En Turquía, como respuesta a los levantamientos de los años veinte y treinta, y con el auge del nacionalismo turco, se prohibieron los nombres kurdos y se restringió su idioma. El gobierno designó a los kurdos como “turcos de montaña”, en un intento de negar su existencia.

“Hay un museo en Irak, en Suleymaniya que rememora los crímenes cometidos contra mi pueblo. La persecución bajo el régimen de Saddam Hussein es quizás el capítulo más conocido de la historia de opresión que ha sufrido mi gente. El museo se encuentra en la antigua sede de la división norte de la agencia de inteligencia del régimen baazista, donde miles de nacionalistas y disidentes kurdos fueron torturados y asesinados.

”Para castigarnos por ponernos del lado de Irán en la guerra Irán-Irak de 1980, Saddam Hussein lanzó una campaña genocida contra la población. Entre 1986 y 1989, el Gobierno iraquí lanzó la ofensiva de Anfal: bombardeó y destruyó pueblos kurdos, ordenó deportaciones masivas, torturas y lanzó armas químicas contra la población kurda. El 16 de marzo de 1988, un ataque con gas químico contra la ciudad kurda de Halabja mató a unas 5.000 personas”. A Fátima la voz se le entrecorta como si estuviera viviendo nuevamente lo que narra.

Y a mí, bajar la mirada es apenas un símbolo de compasión acompañada de vergüenza, sobre mis hombros aparece un peso que recoge el impacto de lo que escuchó en voz de quien ha tenido que huir con lo puesto, de reaprender una vez más como colocarse en este espacio nuevo donde hoy no solo se tiene ella, si no el cariño y la fuerza de un grupo, de una manada.

“¿Sabes? En Anfal se ordenó el asesinato de unos 100.000 kurdos. Hay una de las salas del museo que alberga un memorial a las víctimas del ataque genocida, donde se han colocado más de 100.000 piezas de espejo dentadas y adheridas a las paredes. En el techo se colocaron pequeñas bombillas para que brillen. Cada pequeño trozo de espejo representa una vida perdida y las luces simbolizan las miles de aldeas destruidas por el régimen de Hussein.

”Mi familia y yo huimos después de la derrota de Irak en la guerra del Golfo, los kurdos nos rebelamos contra el Gobierno de Hussein, en marzo de 1991, pero el régimen respondió enviando tanques y artillería a las aldeas y una de ellas era la mía. Entonces más de un millón de kurdos huimos a las montañas en busca de seguridad. Yo contaba apenas con 11 años y perdí a tres de mis hermanos en ese tiempo”.

“¡Es tan importante recordar nuestro pasado, que nuestros hijos lo conozcan para que no pierdan nunca su identidad!”, dijo con los puños levantados.

No sé qué ha pasado, sin darme cuenta he sido retirada del escenario, dejándome sedienta. Me queda pegado en el paladar la grasa de carnero de mi último alimento. Para mi existe la posibilidad de regresar, me falta tanto por preguntar y por saborear. Es imposible en un par de párrafos resumir la historia de este grupo de seres humanos extraordinarios.
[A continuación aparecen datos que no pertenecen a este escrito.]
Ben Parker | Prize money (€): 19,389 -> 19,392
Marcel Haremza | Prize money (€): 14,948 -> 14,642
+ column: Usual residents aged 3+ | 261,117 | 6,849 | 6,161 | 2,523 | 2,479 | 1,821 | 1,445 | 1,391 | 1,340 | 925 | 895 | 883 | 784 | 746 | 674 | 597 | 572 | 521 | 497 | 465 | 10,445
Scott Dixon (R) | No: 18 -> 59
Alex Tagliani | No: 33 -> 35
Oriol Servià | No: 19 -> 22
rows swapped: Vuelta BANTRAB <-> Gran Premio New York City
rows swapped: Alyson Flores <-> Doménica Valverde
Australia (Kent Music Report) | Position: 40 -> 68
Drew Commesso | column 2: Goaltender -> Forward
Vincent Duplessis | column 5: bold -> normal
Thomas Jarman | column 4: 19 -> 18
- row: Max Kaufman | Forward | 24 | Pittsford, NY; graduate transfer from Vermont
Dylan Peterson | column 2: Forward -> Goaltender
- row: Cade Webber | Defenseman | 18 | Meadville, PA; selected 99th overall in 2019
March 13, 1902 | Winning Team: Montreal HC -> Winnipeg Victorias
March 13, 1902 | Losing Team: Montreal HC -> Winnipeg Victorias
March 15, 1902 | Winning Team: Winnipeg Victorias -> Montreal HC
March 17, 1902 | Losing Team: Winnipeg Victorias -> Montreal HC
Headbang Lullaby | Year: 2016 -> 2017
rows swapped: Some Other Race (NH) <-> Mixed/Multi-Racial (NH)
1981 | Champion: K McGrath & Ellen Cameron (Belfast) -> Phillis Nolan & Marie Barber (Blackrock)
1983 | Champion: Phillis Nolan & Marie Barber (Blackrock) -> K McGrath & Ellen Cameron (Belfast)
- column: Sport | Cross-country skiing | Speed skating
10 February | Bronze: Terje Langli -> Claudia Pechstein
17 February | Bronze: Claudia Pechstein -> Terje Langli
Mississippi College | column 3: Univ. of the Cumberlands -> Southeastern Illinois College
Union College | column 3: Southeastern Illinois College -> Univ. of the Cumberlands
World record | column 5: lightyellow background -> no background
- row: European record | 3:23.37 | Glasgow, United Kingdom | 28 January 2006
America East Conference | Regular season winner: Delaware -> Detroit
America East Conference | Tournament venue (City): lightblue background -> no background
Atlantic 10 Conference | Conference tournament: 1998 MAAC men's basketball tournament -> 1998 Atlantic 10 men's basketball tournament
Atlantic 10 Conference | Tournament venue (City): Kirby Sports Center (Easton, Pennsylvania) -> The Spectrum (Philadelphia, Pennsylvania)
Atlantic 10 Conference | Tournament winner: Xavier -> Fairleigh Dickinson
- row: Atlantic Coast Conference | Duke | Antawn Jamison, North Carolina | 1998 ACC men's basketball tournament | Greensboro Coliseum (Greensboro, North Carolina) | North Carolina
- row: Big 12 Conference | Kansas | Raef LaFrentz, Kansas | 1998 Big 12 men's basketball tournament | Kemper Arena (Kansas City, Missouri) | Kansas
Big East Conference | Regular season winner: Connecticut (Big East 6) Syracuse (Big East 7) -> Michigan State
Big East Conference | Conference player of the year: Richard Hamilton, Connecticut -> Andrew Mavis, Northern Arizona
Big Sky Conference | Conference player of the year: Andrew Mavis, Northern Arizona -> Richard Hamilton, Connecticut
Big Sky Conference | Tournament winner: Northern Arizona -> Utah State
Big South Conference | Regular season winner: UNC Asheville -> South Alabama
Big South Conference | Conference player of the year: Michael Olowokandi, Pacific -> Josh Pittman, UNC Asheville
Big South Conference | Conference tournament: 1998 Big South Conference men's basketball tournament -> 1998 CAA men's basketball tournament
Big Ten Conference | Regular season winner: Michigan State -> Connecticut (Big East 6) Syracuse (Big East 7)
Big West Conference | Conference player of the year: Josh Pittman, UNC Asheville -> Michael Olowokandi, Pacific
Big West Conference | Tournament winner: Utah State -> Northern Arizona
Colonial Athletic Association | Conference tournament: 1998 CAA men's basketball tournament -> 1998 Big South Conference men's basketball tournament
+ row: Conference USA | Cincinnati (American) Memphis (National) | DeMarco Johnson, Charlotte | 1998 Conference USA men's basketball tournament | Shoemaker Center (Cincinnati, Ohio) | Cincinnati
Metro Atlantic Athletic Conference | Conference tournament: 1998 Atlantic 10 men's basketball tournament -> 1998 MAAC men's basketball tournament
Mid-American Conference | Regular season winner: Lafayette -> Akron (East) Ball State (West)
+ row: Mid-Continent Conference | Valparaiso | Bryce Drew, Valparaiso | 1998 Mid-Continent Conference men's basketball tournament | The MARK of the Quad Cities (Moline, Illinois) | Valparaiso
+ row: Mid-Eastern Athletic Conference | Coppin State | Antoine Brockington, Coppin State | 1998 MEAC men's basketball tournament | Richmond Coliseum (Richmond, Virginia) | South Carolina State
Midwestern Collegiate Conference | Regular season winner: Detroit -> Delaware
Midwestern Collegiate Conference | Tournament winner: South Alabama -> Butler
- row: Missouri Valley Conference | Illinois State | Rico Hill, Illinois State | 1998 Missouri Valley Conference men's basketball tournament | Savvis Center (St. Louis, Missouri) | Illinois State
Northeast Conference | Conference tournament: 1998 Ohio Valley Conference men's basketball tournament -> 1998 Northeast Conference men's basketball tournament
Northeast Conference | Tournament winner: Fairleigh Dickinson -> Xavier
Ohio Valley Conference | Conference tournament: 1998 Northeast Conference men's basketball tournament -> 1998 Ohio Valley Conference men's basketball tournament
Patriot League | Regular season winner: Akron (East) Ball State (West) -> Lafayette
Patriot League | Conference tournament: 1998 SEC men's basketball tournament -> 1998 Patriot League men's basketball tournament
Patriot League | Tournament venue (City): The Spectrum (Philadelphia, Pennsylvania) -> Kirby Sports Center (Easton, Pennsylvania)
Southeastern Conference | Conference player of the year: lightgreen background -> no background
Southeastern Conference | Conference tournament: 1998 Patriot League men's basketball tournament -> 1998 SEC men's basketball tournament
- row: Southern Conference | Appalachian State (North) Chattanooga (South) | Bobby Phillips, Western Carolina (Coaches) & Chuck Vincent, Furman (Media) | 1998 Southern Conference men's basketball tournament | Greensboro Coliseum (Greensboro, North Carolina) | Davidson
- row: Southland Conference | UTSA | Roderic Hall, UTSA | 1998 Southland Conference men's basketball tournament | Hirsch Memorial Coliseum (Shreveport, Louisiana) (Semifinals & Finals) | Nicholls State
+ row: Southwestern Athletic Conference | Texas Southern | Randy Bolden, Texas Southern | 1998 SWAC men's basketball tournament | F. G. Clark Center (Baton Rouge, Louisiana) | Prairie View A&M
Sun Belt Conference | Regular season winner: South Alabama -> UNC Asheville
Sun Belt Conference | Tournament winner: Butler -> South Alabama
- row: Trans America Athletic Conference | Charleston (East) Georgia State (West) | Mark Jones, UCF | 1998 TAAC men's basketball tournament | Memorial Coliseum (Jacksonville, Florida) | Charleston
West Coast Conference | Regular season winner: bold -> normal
Me he puesto a indagar sobre el museo y encontré que en 2017 se inauguró una nueva sección en el museo para conmemorar los crímenes cometidos por Daesh, nombre por el que se conoce al susodicho Estado Islámico en árabe y kurdo. Más de mil fotos de los muertos en Siria e Irak a manos del grupo extremista llenan las paredes del museo. Los retratos dejan claro el trágico precio de la guerra. La mayoría eran jóvenes, miembros de las fuerzas kurdas, los grupos más efectivos que luchaban contra Daesh sobre el terreno.

He leído sobre el hospital y el trato a los pacientes de Covid e incursionado en sus sembradíos de plantas y herbolaria para crear sus propios medicamentos. Será que regreso, me siento insatisfecha. Con uno solo que lea sobre este extraordinario pueblo siento que tejo mi deuda, una que aglutina el descuido por no estar atenta de lo que pasa en el mundo, mientras la vida para mi simplemente pasa.